22 setembro, 2008

O caçador de palavras

O pássaro poisou no ramo do pinheiro junto à casa e cantou para dentro. Os sons têm o dom de mudar os olhos e os sentidos. Assim os dias reformulam os seus discursos. Neste espremer das dúvidas até fazer verter a indiferença das palavras. Nesta coutada de palavras, onde tenho um papel secundário, de caçador viciado, perseguindo as peças de caça, para que a magia aconteça. Uma ou outra vez lá acontece, o triunfo inesperado, a criação de um ou outro parágrafo de leitura.

A minha sorte é que posso azular os olhos o tempo todo, basta que eu queira. Com mais ou menos rigor, outra vida prossegue, outras vidas, é imprescindível. Não podemos ficar reféns de memórias amedrontadas. Ou eternamente temerosos do passo seguinte. A réstia de sol afaga-me as pernas enquanto eu aqueço as ideias. Quero-me filho insofrido do pensamento, onde busco a pureza dos sonhos. O meu cérebro invoca e articula outras alegrias. Gosto de perturbar as horas enquanto crio e não obedeço. Provoco o cio dos relógios em coito permanente com os segundos. Aqueles ponteiros febris sempre a copular o tempo, mas não o reproduzem, usam-no apenas de forma egoísta, profanando as pausas do homem. Mantenho secretamente aceso, este desejo de contrariar os relógios. Às vezes consigo. Chego primeiro. E minto-lhes descaradamente às gargalhadas.

São tantas as vezes, que os meus olhos se querem separar de mim para verem melhor. Sempre em busca da mesma claridade, que a minha sombra às vezes ofusca. Os meus olhos sabem que eu gostava de estar onde as palavras buscam alimento. É lá que quero ir, consciente de que é o melhor lugar para saber de mim e dos outros. Não gosto de ficar frio como as ervas nas manhãs de Inverno. Muito menos com o corpo vazio de emoções. Mas às vezes acontece-me. Procuro defender-me das feridas que saltam do corpo para alma, busco a cura no útero quente das palavras.
Sufoco solidões e medos que vagueiam em busca de um corpo, para lhe atormentar o espírito.

É com este orgulho, objecto longo das minhas memórias, que busco a plenitude da beleza das coisas, para a dissolver à superfície da alma.
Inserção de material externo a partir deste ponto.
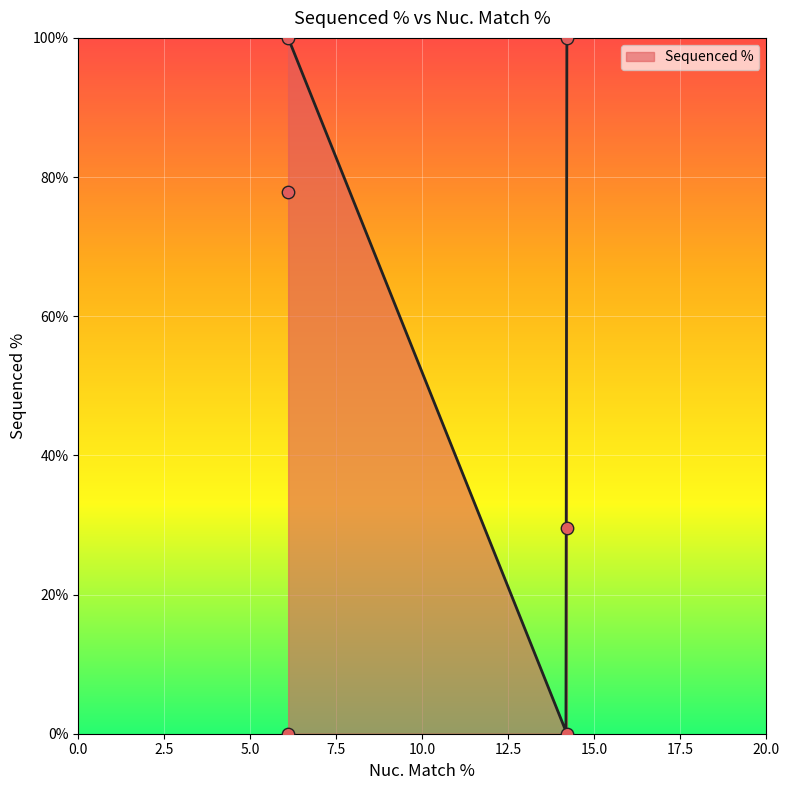

What is the change in value from 14.2 to 6.1?

+48.3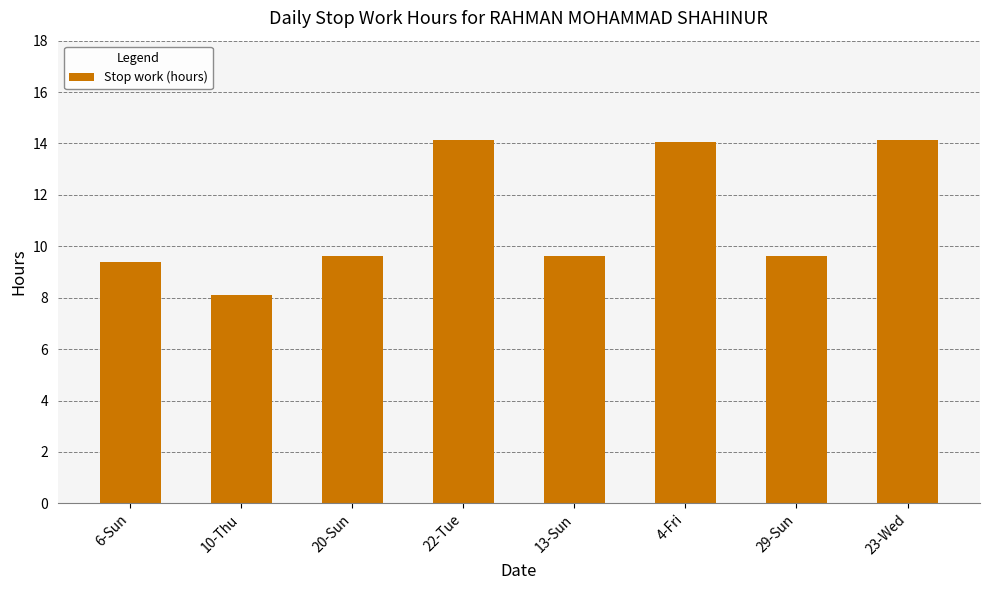

What is the difference between the maximum and minimum values?

6.1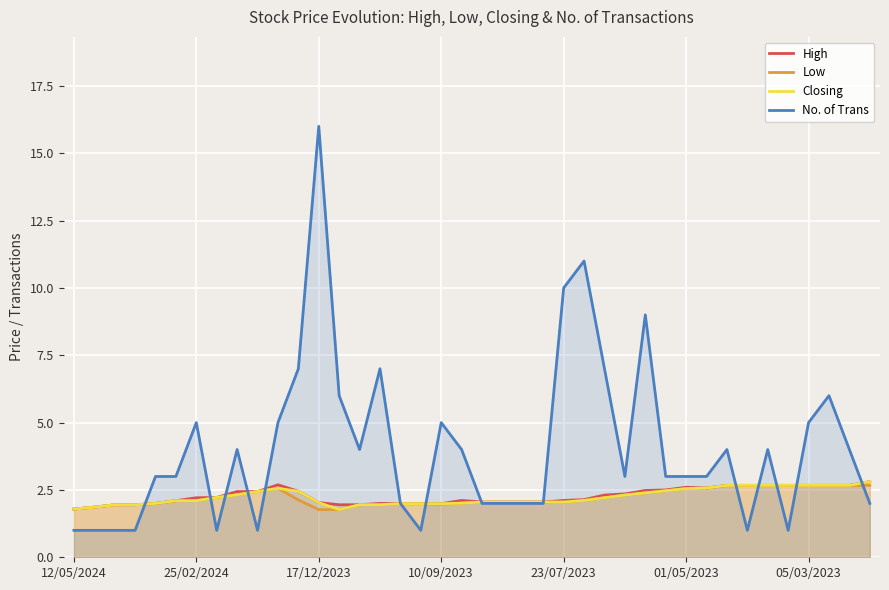

Where is the first local maximum for Low?

10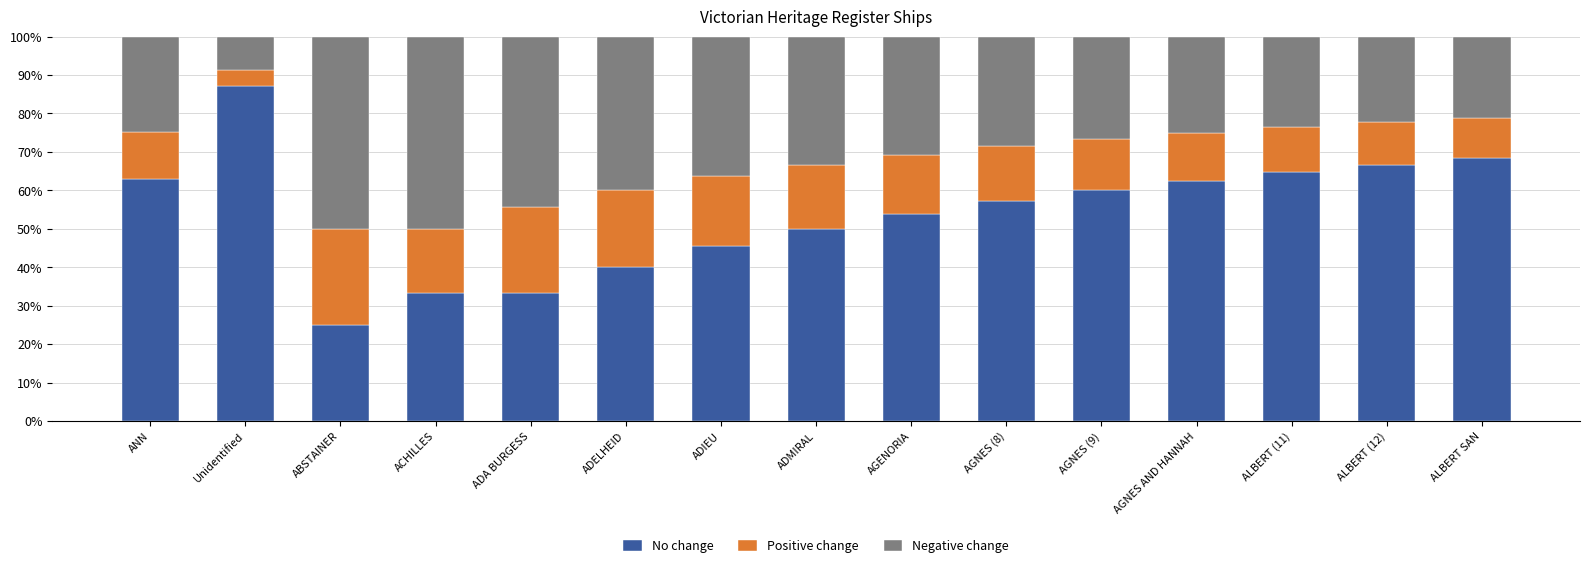

What is the total value across all series at ALBERT SAN?

100.0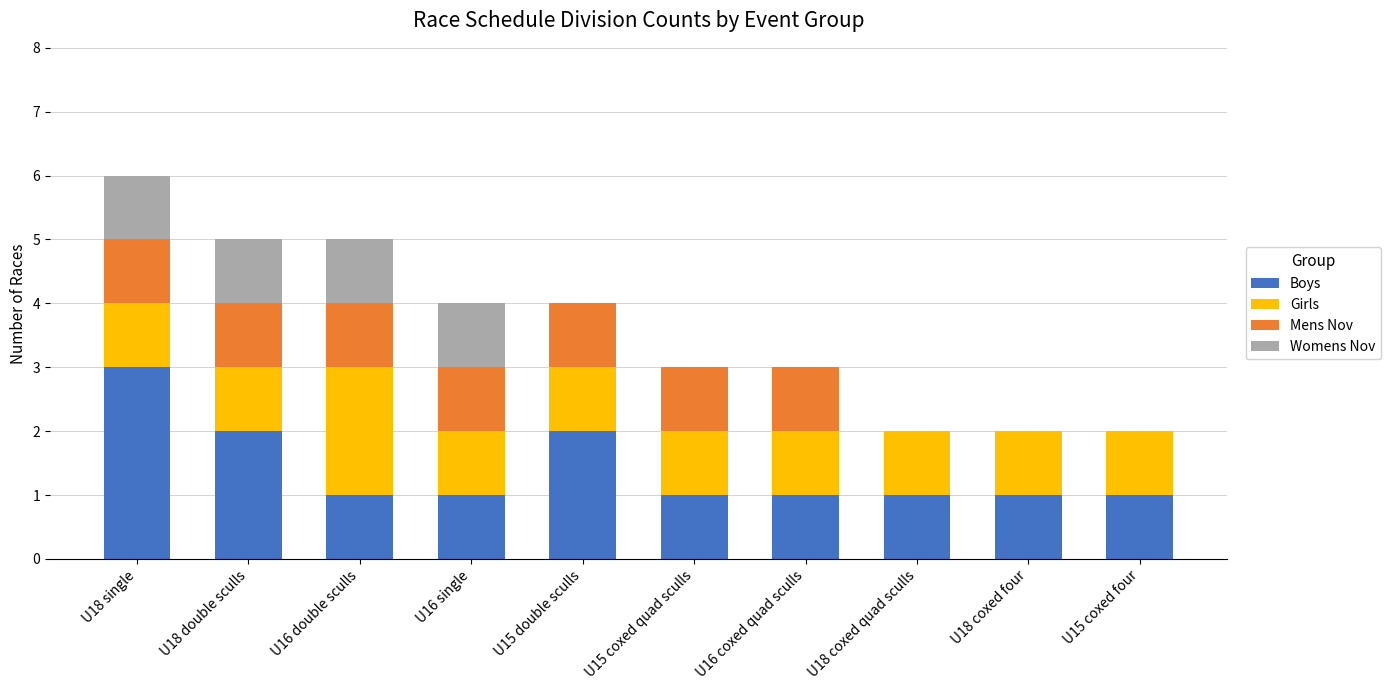

What is the difference between the Boys values at U15 coxed four and U15 double sculls?

1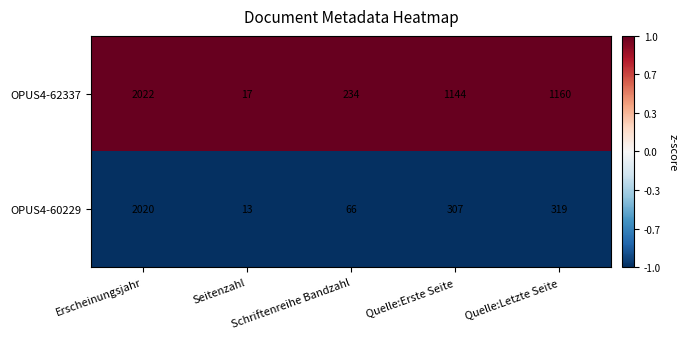

At Quelle:Erste Seite, list the series in order from smallest to largest.

OPUS4-60229, OPUS4-62337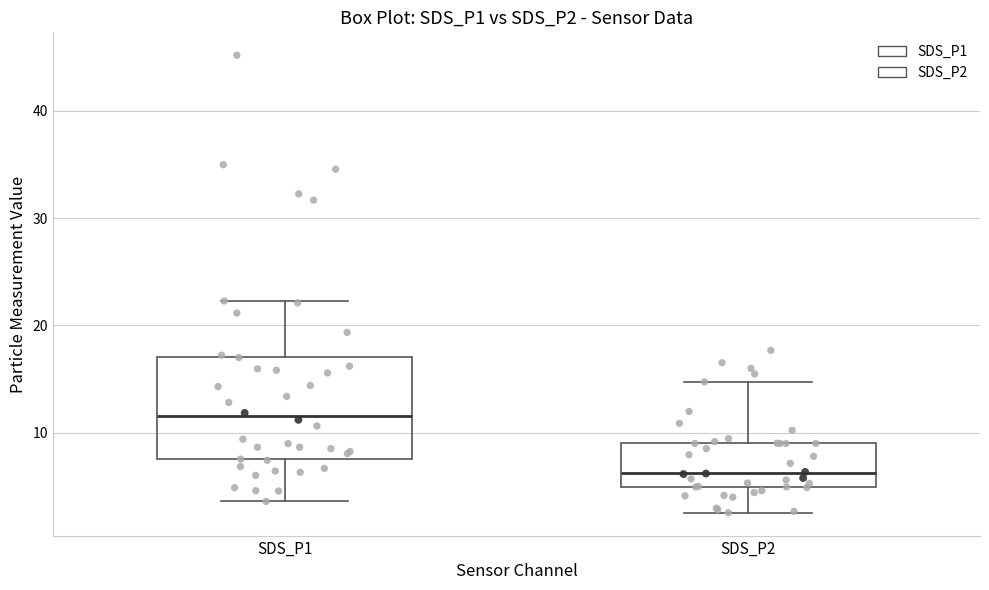

Reading left to right, transcribe this box plot: for each box, give where its median line is, the range the box spans, and where its two whiskers end, as read against the y-axis. The values are not printed on the chart, so give them approximately, as read against the axis.

SDS_P1: median 12, box 8 to 17, whiskers 4 to 22
SDS_P2: median 6, box 5 to 9, whiskers 3 to 15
Extrair o precioso néctar que gosto de partilhar. Na ânsia de que o bebam e gostem. Não tenho a certeza se essa perfeição existe, mas busco-a, quero-a. Este jogo do peso das palavras, esta interpelação de mim e dos outros, onde nada é definitivo. Haverá sempre quem saiba recomeçar. Uma vida não se justifica pela justificação dos actos, tão pouco dos factos. Um processo de aprendizagem permanente, onde as palavras se defendem do orgulho. Nos extremos a dor coabita com elas e com a vida. Às vezes nada as distingue do silêncio, são apenas uma forma de o suavizar. Nelas respiro e me abrigo, as minhas mãos movem-se obedecendo ao meu pensamento, pela força das palavras. Convém lembrar que um coração tem duas faces, é a morada perfeita para a inspiração de um caçador de palavras.

Voa desejo! Voa querer! Voa que és livre!

2 comentários:

Vanda Paz disse...

Sabes, às vezes vejo coisas que me magoam. Tal como tu vês, tal como tu sentes, talvez por isso te compreenda. Existem os outros, aqueles que olham os desejos voar, mas não os vêm, aqueles que querem, mas não sabem o quê, por vezes nem tentam saber porque existem... nem param para pensar porque é que os outros também existem. A vontade de ver uma pedra é tanta que traduzem flores em pedras e atiram-nas ao ar... sei que me compreendes.

Atiro-te daqui a palavra "Amizade" vai voar livre, sei que a vais caçar e acarinha-la com o olhar azulado e soprá-la de novo até mim.

Abraço

Ana disse...

Gosto de perturbar as horas enquanto crio e não obedeço.

Se não se tratasse de ti, eu diria que sentia inveja. Dessa capacidade de criar e ser rebelde.
De soltar o desejo e o querer e dar-lhes o céu por limite.

Tratando-se de ti, não há inveja, há admiração e bem querer.